Prompt: Read the data, and whenever a line holds the word "logic", report that line.

[Task data]

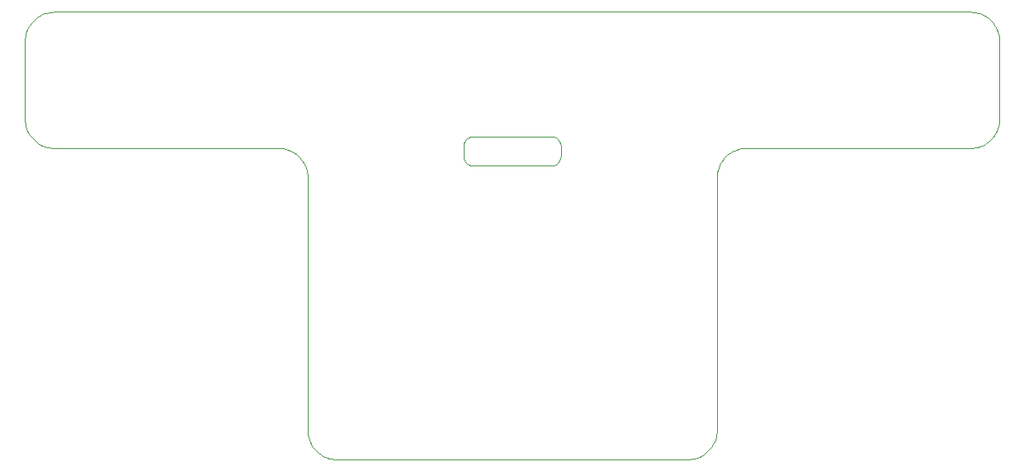
<source format=gm1>
G04*
G04 #@! TF.GenerationSoftware,Altium Limited,Altium Designer,19.1.8 (144)*
G04*
G04 Layer_Color=16711935*
%FSLAX44Y44*%
%MOMM*%
G71*
G01*
G75*
%ADD10C,0.1000*%
D10*
X-50000Y-78000D02*
X-49659Y-80588D01*
X-48660Y-83000D01*
X-47071Y-85071D01*
X-45000Y-86660D01*
X-42588Y-87659D01*
X-40000Y-88000D01*
Y-58000D02*
X-42588Y-58341D01*
X-45000Y-59340D01*
X-47071Y-60929D01*
X-48660Y-63000D01*
X-49659Y-65412D01*
X-50000Y-68000D01*
X50000D02*
X49659Y-65412D01*
X48660Y-63000D01*
X47071Y-60929D01*
X45000Y-59340D01*
X42588Y-58341D01*
X40000Y-58000D01*
Y-88000D02*
X42588Y-87659D01*
X45000Y-86660D01*
X47071Y-85071D01*
X48660Y-83000D01*
X49659Y-80588D01*
X50000Y-78000D01*
X180000Y-390000D02*
X182477Y-389897D01*
X184938Y-389591D01*
X187365Y-389082D01*
X189741Y-388374D01*
X192051Y-387473D01*
X194278Y-386384D01*
X196408Y-385115D01*
X198426Y-383674D01*
X200318Y-382072D01*
X202072Y-380318D01*
X203674Y-378426D01*
X205115Y-376408D01*
X206384Y-374278D01*
X207473Y-372051D01*
X208375Y-369741D01*
X209082Y-367365D01*
X209591Y-364938D01*
X209897Y-362477D01*
X210000Y-360000D01*
X-210000D02*
X-209897Y-362477D01*
X-209591Y-364938D01*
X-209082Y-367365D01*
X-208375Y-369741D01*
X-207473Y-372051D01*
X-206384Y-374278D01*
X-205115Y-376408D01*
X-203674Y-378426D01*
X-202072Y-380318D01*
X-200318Y-382072D01*
X-198426Y-383674D01*
X-196408Y-385115D01*
X-194278Y-386384D01*
X-192051Y-387473D01*
X-189741Y-388374D01*
X-187365Y-389082D01*
X-184938Y-389591D01*
X-182477Y-389897D01*
X-180000Y-390000D01*
X470000Y-70000D02*
X472477Y-69897D01*
X474938Y-69591D01*
X477365Y-69082D01*
X479741Y-68375D01*
X482051Y-67473D01*
X484278Y-66384D01*
X486409Y-65115D01*
X488426Y-63674D01*
X490318Y-62072D01*
X492072Y-60318D01*
X493674Y-58426D01*
X495115Y-56408D01*
X496384Y-54278D01*
X497473Y-52051D01*
X498374Y-49741D01*
X499082Y-47365D01*
X499591Y-44938D01*
X499897Y-42477D01*
X500000Y-40000D01*
Y40000D02*
X499897Y42477D01*
X499591Y44938D01*
X499082Y47365D01*
X498374Y49741D01*
X497473Y52051D01*
X496384Y54278D01*
X495115Y56408D01*
X493674Y58426D01*
X492072Y60318D01*
X490318Y62072D01*
X488426Y63674D01*
X486408Y65115D01*
X484278Y66384D01*
X482051Y67473D01*
X479741Y68375D01*
X477365Y69082D01*
X474938Y69591D01*
X472477Y69897D01*
X470000Y70000D01*
X240000Y-70000D02*
X237523Y-70103D01*
X235062Y-70409D01*
X232635Y-70918D01*
X230259Y-71625D01*
X227949Y-72527D01*
X225722Y-73616D01*
X223592Y-74885D01*
X221574Y-76326D01*
X219682Y-77928D01*
X217928Y-79682D01*
X216326Y-81574D01*
X214885Y-83592D01*
X213616Y-85722D01*
X212527Y-87949D01*
X211625Y-90259D01*
X210918Y-92635D01*
X210409Y-95062D01*
X210103Y-97523D01*
X210000Y-100000D01*
X-210000D02*
X-210103Y-97523D01*
X-210409Y-95062D01*
X-210918Y-92635D01*
X-211625Y-90259D01*
X-212527Y-87949D01*
X-213616Y-85722D01*
X-214885Y-83592D01*
X-216326Y-81574D01*
X-217928Y-79682D01*
X-219682Y-77928D01*
X-221574Y-76326D01*
X-223592Y-74885D01*
X-225722Y-73616D01*
X-227949Y-72527D01*
X-230259Y-71625D01*
X-232635Y-70918D01*
X-235062Y-70409D01*
X-237523Y-70103D01*
X-240000Y-70000D01*
X-500000Y-40000D02*
X-499897Y-42477D01*
X-499591Y-44938D01*
X-499082Y-47365D01*
X-498374Y-49741D01*
X-497473Y-52051D01*
X-496384Y-54278D01*
X-495115Y-56408D01*
X-493674Y-58426D01*
X-492072Y-60318D01*
X-490318Y-62072D01*
X-488426Y-63674D01*
X-486408Y-65115D01*
X-484278Y-66384D01*
X-482051Y-67473D01*
X-479741Y-68375D01*
X-477365Y-69082D01*
X-474938Y-69591D01*
X-472477Y-69897D01*
X-470000Y-70000D01*
Y70000D02*
X-472477Y69897D01*
X-474938Y69591D01*
X-477365Y69082D01*
X-479741Y68375D01*
X-482051Y67473D01*
X-484278Y66384D01*
X-486408Y65115D01*
X-488426Y63674D01*
X-490318Y62072D01*
X-492072Y60318D01*
X-493674Y58426D01*
X-495115Y56408D01*
X-496384Y54278D01*
X-497473Y52051D01*
X-498374Y49741D01*
X-499082Y47365D01*
X-499591Y44938D01*
X-499897Y42477D01*
X-500000Y40000D01*
X-40000Y-58000D02*
X40000D01*
X-40000Y-88000D02*
X40000D01*
X-50000Y-78000D02*
Y-68000D01*
X50000Y-78000D02*
Y-68000D01*
X-210000Y-360000D02*
Y-100000D01*
X-180000Y-390000D02*
X180000D01*
X210000Y-360000D02*
Y-100000D01*
X500000Y-40000D02*
Y40000D01*
X-470000Y70000D02*
X470000D01*
X240000Y-70000D02*
X470000D01*
X-470000Y-70000D02*
X-240000D01*
X-500000Y-40000D02*
Y40000D01*
M02*

</source>
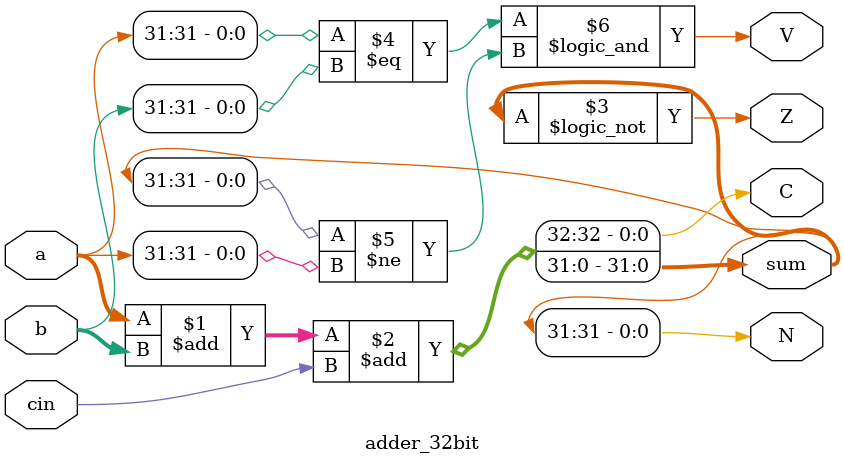
<source format=sv>
`timescale 1ns/1ps

module adder_32bit (
    input  logic [31:0] a,
    input  logic [31:0] b,
    input  logic cin,
    output logic [31:0] sum,
    output logic N, Z, C, V
);
    assign {C, sum} = a + b + cin;
    assign N = sum[31];
    assign Z = (sum == 32'b0);
    assign V = (a[31] == b[31]) && (sum[31] != a[31]);  // Carry in != Carry out for MSB

endmodule
</source>
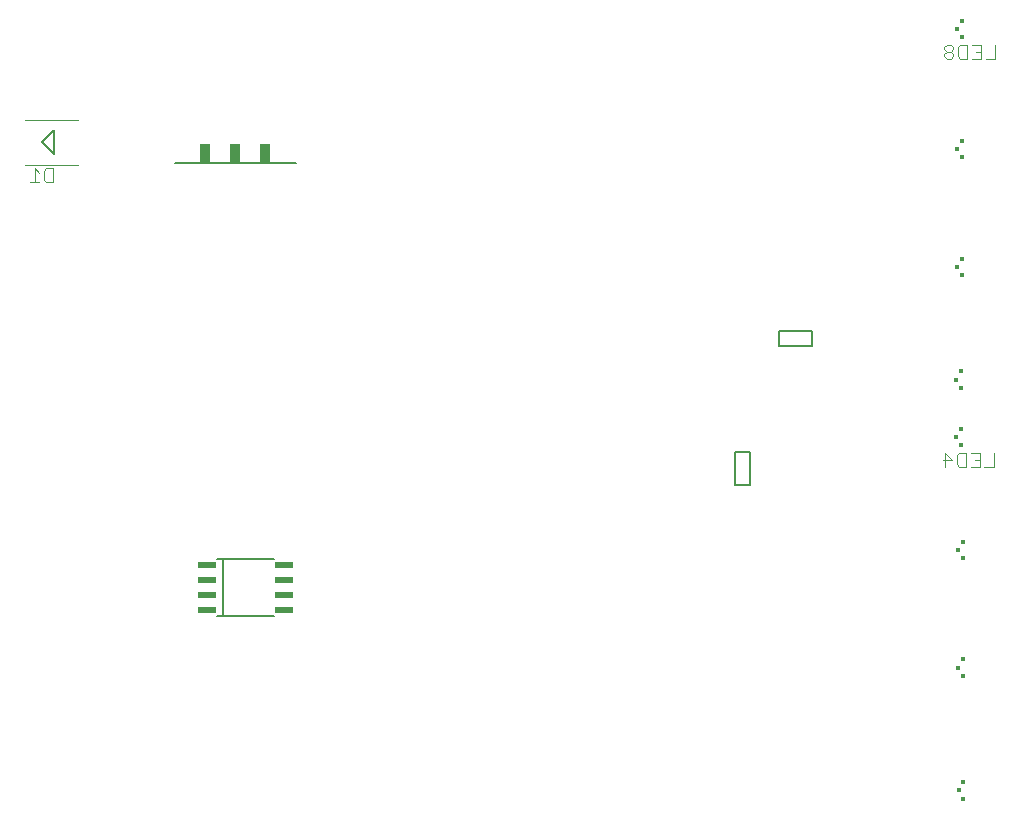
<source format=gbr>
G04 EAGLE Gerber RS-274X export*
G75*
%MOMM*%
%FSLAX34Y34*%
%LPD*%
%INSilkscreen Bottom*%
%IPPOS*%
%AMOC8*
5,1,8,0,0,1.08239X$1,22.5*%
G01*
%ADD10C,0.203200*%
%ADD11R,0.965200X1.676400*%
%ADD12C,0.101600*%
%ADD13R,0.425000X0.325000*%
%ADD14R,0.350000X0.350000*%
%ADD15C,0.152400*%
%ADD16R,1.519900X0.490200*%


D10*
X274008Y637672D02*
X172128Y637672D01*
D11*
X223068Y645194D03*
X197668Y645194D03*
X248468Y645194D03*
D12*
X90014Y636278D02*
X44802Y636278D01*
X44802Y674378D02*
X90014Y674378D01*
D10*
X69338Y645328D02*
X59108Y655328D01*
X69338Y665328D01*
X69338Y645328D01*
D12*
X68698Y633240D02*
X68698Y621546D01*
X62851Y621546D01*
X60902Y623495D01*
X60902Y631291D01*
X62851Y633240D01*
X68698Y633240D01*
X57004Y629342D02*
X53106Y633240D01*
X53106Y621546D01*
X57004Y621546D02*
X49208Y621546D01*
D13*
X839337Y99653D03*
X839337Y113403D03*
D14*
X835462Y106528D03*
D13*
X839097Y203653D03*
X839097Y217403D03*
D14*
X835222Y210528D03*
D13*
X839097Y303221D03*
X839097Y316971D03*
D14*
X835222Y310096D03*
D13*
X837065Y398725D03*
X837065Y412475D03*
D14*
X833190Y405600D03*
D12*
X865008Y392402D02*
X865008Y380708D01*
X857212Y380708D01*
X853314Y392402D02*
X845518Y392402D01*
X853314Y392402D02*
X853314Y380708D01*
X845518Y380708D01*
X849416Y386555D02*
X853314Y386555D01*
X841620Y392402D02*
X841620Y380708D01*
X835773Y380708D01*
X833824Y382657D01*
X833824Y390453D01*
X835773Y392402D01*
X841620Y392402D01*
X824079Y392402D02*
X824079Y380708D01*
X829926Y386555D02*
X824079Y392402D01*
X822130Y386555D02*
X829926Y386555D01*
D13*
X837065Y447493D03*
X837065Y461243D03*
D14*
X833190Y454368D03*
D13*
X838089Y542997D03*
X838089Y556747D03*
D14*
X834214Y549872D03*
D13*
X838089Y642565D03*
X838089Y656315D03*
D14*
X834214Y649440D03*
D13*
X838089Y744165D03*
X838089Y757915D03*
D14*
X834214Y751040D03*
D12*
X866032Y737842D02*
X866032Y726148D01*
X858236Y726148D01*
X854338Y737842D02*
X846542Y737842D01*
X854338Y737842D02*
X854338Y726148D01*
X846542Y726148D01*
X850440Y731995D02*
X854338Y731995D01*
X842644Y737842D02*
X842644Y726148D01*
X836797Y726148D01*
X834848Y728097D01*
X834848Y735893D01*
X836797Y737842D01*
X842644Y737842D01*
X830950Y735893D02*
X829001Y737842D01*
X825103Y737842D01*
X823154Y735893D01*
X823154Y733944D01*
X825103Y731995D01*
X823154Y730046D01*
X823154Y728097D01*
X825103Y726148D01*
X829001Y726148D01*
X830950Y728097D01*
X830950Y730046D01*
X829001Y731995D01*
X830950Y733944D01*
X830950Y735893D01*
X829001Y731995D02*
X825103Y731995D01*
D15*
X682952Y495780D02*
X682952Y482572D01*
X711400Y482572D01*
X711400Y495780D01*
X682952Y495780D01*
X658876Y393192D02*
X645668Y393192D01*
X645668Y364744D01*
X658876Y364744D01*
X658876Y393192D01*
D10*
X255948Y302384D02*
X212348Y302384D01*
X207348Y302384D01*
X207348Y254384D02*
X212348Y254384D01*
X255948Y254384D01*
X212348Y254384D02*
X212348Y302384D01*
D16*
X198748Y259334D03*
X198748Y272034D03*
X198748Y284734D03*
X198748Y297434D03*
X264549Y297434D03*
X264549Y284734D03*
X264549Y272034D03*
X264549Y259334D03*
M02*

</source>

[/Task data]

Solution to the exercise:
    input  logic [31:0] a,
    input  logic [31:0] b,
    input  logic cin,
    output logic [31:0] sum,
    output logic N, Z, C, V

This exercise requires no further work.